Page 1077 - Week 04 - Wednesday, 16 March 2005

Next page . . . . Previous page . . . . Speeches . . . . Contents . . . . Debates(HTML) . . . . PDF . . . .

Corrective services—prison project

MS PORTER: Mr Speaker, my question is to the Attorney-General. Can the Attorney give members an update on the progress of the project to construct the territory’s state-of-the-art corrections facility, the Alexander Maconochie Centre; and is the project running to budget?

MR STANHOPE: I thank Ms Porter for the question. I am very aware of Ms Porter’s long interest in and involvement with issues around restorative justice in the ACT. Of course, that matches very well with our determination to ensure that the Alexander Maconochie Centre, our prison, will be a state-of-the-art corrections facility and will incorporate all aspects of rehabilitation of prisoners in the ACT.
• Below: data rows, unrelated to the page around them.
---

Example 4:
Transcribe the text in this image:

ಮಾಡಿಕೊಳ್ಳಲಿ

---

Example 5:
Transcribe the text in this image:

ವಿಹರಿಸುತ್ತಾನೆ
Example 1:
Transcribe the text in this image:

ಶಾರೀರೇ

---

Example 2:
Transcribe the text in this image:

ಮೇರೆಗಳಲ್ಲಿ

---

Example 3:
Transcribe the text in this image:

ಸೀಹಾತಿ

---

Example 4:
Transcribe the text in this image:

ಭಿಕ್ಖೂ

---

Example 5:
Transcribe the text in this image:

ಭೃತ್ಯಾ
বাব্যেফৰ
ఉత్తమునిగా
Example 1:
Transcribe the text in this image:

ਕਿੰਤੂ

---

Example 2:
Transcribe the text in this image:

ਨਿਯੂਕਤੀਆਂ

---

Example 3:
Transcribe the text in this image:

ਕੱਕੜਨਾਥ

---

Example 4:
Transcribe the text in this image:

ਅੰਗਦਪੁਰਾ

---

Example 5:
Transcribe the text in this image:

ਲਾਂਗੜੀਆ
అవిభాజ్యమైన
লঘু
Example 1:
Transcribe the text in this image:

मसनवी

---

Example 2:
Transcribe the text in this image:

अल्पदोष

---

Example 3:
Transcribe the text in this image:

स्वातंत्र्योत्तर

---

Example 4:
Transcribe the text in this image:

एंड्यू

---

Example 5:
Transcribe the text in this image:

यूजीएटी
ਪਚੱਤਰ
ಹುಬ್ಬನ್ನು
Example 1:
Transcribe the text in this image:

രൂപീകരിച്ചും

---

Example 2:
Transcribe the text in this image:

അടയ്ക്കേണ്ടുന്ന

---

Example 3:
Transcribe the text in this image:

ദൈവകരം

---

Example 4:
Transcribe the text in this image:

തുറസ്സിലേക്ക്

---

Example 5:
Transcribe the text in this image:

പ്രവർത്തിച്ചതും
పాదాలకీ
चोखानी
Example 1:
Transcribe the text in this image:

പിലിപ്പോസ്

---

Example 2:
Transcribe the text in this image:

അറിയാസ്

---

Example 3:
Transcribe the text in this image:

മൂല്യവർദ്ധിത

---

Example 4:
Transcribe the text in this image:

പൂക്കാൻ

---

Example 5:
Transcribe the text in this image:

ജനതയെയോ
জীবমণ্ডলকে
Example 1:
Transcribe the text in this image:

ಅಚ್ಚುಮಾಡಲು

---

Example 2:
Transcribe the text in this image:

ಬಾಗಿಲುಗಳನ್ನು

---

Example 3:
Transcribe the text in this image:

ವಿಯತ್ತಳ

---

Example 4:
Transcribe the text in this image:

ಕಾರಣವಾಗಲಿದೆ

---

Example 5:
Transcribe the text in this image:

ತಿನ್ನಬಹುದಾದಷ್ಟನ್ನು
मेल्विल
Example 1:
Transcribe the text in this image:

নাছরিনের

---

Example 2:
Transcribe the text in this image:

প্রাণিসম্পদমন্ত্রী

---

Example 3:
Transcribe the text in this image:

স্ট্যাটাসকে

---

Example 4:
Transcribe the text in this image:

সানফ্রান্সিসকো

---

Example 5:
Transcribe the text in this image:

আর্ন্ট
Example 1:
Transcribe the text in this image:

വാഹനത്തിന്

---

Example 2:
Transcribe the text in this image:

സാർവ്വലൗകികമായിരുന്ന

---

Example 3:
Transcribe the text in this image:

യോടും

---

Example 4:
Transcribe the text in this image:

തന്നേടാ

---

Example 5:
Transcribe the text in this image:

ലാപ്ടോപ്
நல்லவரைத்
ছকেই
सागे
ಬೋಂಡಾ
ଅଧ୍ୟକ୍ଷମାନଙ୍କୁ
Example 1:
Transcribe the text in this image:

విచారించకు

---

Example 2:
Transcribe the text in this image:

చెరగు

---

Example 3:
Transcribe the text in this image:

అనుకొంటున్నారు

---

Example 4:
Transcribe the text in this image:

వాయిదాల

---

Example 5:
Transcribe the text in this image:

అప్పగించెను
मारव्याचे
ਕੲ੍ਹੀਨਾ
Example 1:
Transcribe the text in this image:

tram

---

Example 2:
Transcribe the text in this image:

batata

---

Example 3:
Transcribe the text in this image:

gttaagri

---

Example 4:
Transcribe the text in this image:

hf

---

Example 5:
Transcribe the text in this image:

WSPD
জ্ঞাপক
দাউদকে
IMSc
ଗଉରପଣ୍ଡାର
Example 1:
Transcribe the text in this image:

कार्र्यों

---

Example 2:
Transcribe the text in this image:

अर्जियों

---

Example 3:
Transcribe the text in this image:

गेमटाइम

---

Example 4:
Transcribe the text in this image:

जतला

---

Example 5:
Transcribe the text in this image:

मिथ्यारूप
It was with some pleasure that I was able to announce last week that we had moved to the next phase of construction or delivery to the ACT of a prison which will, as we know, be known as the Alexander Maconochie Centre. We have now appointed design consultants to design the prison. The design consultancy is a joint venture between Codd Stenders, a leading Brisbane firm that has had very significant experience in the construction of correctional facilities, and their Canberra partner, May Russell. In fact, this particular joint venture has been responsible for the development or design of correctional facilities such as the Capricornia Correctional Centre, the Brisbane Youth Detention Centre, the Arthur Gorrie Correctional Centre and the Junee Correctional Centre, among many others.

It was also pleasing that a substantial proportion indeed—around 75 per cent—of the subconsultants to the joint venture are local Canberra firms. It is particularly pleasing that Canberra business has proven to be so competitive in what was a tough national competition for the job of designing the ACT prison. The contract is valued at around $7.5 million and has been broadly welcomed by the business community as a real commitment by the government to this major project, which will have significant benefits for the ACT construction industry and for the economy generally. At this stage it is still hoped that we will be able to open the first part of the prison by the middle of 2007. That will be reasonably tough but the expectation is that we will be opening the prison in 2007.
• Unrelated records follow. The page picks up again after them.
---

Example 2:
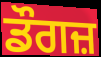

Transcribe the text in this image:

ਡੌਗਜ਼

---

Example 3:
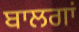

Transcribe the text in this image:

ਬਾਲਗਾਂ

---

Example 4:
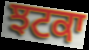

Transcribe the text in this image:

ਝਟਕਾ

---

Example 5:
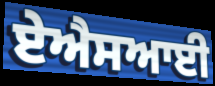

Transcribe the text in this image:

ਏਐਸਆਈ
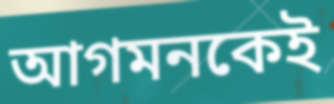
আগমনকেই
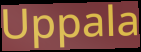
Uppala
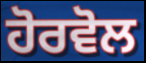
ਹੋਰਵੋਲ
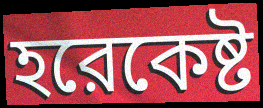
হরেকেষ্ট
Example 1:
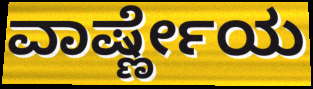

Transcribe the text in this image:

ವಾರ್ಷ್ಣೇಯ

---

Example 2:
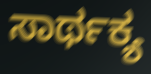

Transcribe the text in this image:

ಸಾರ್ಥಕ್ಯ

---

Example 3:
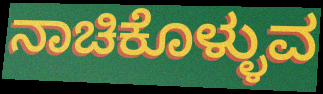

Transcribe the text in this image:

ನಾಚಿಕೊಳ್ಳುವ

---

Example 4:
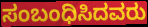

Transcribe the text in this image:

ಸಂಬಂಧಿಸಿದವರು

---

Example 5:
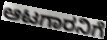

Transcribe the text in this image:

ಆಟಗಾರನಿಗೆ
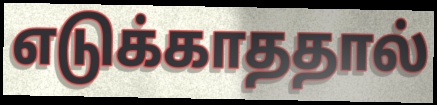
எடுக்காததால்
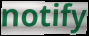
notify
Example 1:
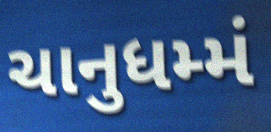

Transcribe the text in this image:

ચાનુધમ્મં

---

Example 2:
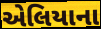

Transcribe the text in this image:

એલિયાના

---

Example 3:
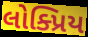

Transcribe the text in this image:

લોક્પ્રિય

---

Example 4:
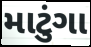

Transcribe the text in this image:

માટુંગા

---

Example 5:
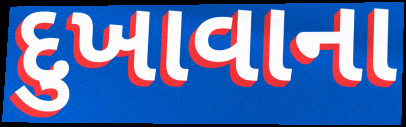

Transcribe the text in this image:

દુખાવાના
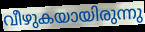
വീഴുകയായിരുന്നു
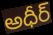
అధీర్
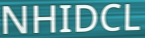
NHIDCL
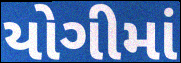
યોગીમાં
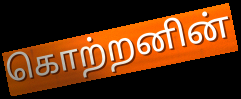
கொற்றனின்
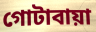
গোটাবায়া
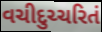
વચીદુચ્ચરિતં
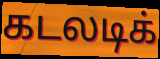
கடலடிக்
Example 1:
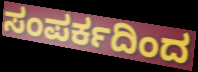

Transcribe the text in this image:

ಸಂಪರ್ಕದಿಂದ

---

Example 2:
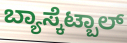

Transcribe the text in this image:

ಬ್ಯಾಸ್ಕೆಟ್ಬಾಲ್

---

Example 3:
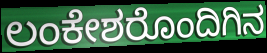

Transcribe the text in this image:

ಲಂಕೇಶರೊಂದಿಗಿನ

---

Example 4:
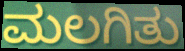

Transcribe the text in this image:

ಮಲಗಿತು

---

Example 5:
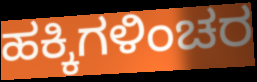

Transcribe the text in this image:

Going to the last part of Ms Porter’s question in relation to the budget, it is interesting that, within the budget as approved in March 2003, there was a proportion of that which was identified as going to the design phase and to consultancies—the major of the consultancies being, of course, the appointment of the design consultants. In relation to where we are up to with this particular project at this stage, it is running very much to budget, which is very pleasing having regard for the escalator which is, and always has been, very much part and parcel of every capital works project in the ACT.
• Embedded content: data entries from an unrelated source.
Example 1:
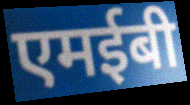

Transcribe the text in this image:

एमईबी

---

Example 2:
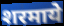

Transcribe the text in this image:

शरमाये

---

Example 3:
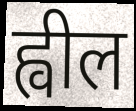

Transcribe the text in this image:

ह्वील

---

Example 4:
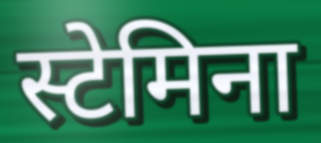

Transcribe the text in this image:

स्टेमिना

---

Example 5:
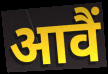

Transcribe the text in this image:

आवैं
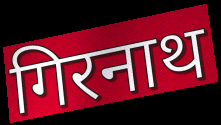
गिरनाथ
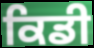
ਕਿਡੀ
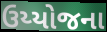
ઉય્યોજના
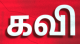
கவி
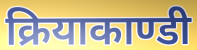
क्रियाकाण्डी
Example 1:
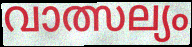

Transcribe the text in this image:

വാത്സല്യം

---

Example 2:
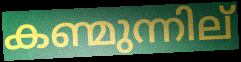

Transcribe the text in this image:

കണ്മുന്നില്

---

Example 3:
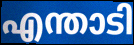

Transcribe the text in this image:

എന്താടി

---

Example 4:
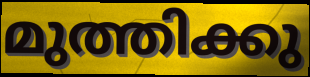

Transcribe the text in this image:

മുത്തിക്കു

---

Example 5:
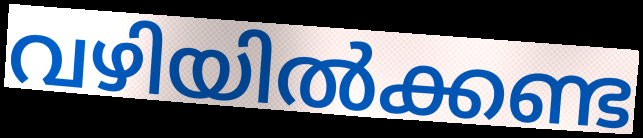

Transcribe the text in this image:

വഴിയിൽക്കണ്ട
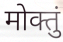
मोक्तुं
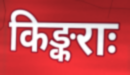
किङ्कराः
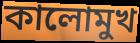
কালোমুখ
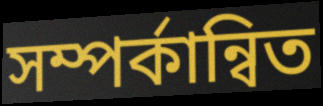
সম্পর্কান্বিত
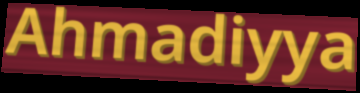
Ahmadiyya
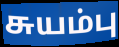
சுயம்பு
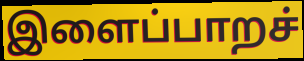
இளைப்பாறச்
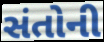
સંતોની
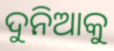
ଦୁନିଆକୁ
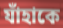
যাঁহাকে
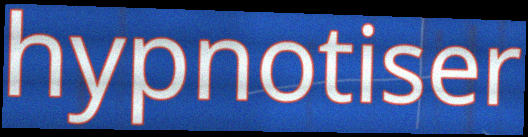
hypnotiser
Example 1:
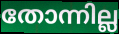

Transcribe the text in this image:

തോന്നില്ല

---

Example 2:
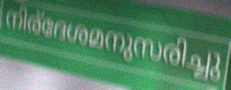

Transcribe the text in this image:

നിര്ദേശമനുസരിച്ചു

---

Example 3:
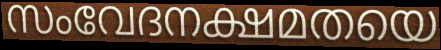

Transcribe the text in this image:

സംവേദനക്ഷമതയെ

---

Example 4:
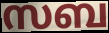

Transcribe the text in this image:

സബ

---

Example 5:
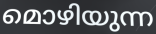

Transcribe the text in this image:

മൊഴിയുന്ന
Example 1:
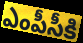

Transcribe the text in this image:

ఎంపీసీకి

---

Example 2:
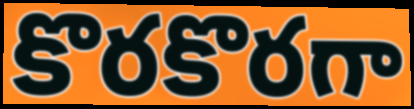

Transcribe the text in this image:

కొరకొరగా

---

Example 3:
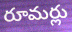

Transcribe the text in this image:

రూమర్లు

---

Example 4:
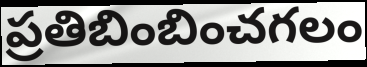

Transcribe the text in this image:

ప్రతిబింబించగలం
Another particularly significant part of the project is, of course, the design considerations that these particular consultants must have regard for, acknowledging our determination to build the state-of-the-art facility. We are very genuine about our commitment to ensuring that the Alexander Maconochie Centre will be the first prison constructed in Australia through the prism of the operation of a human rights act. That does have significant implications for the design of this particular prison.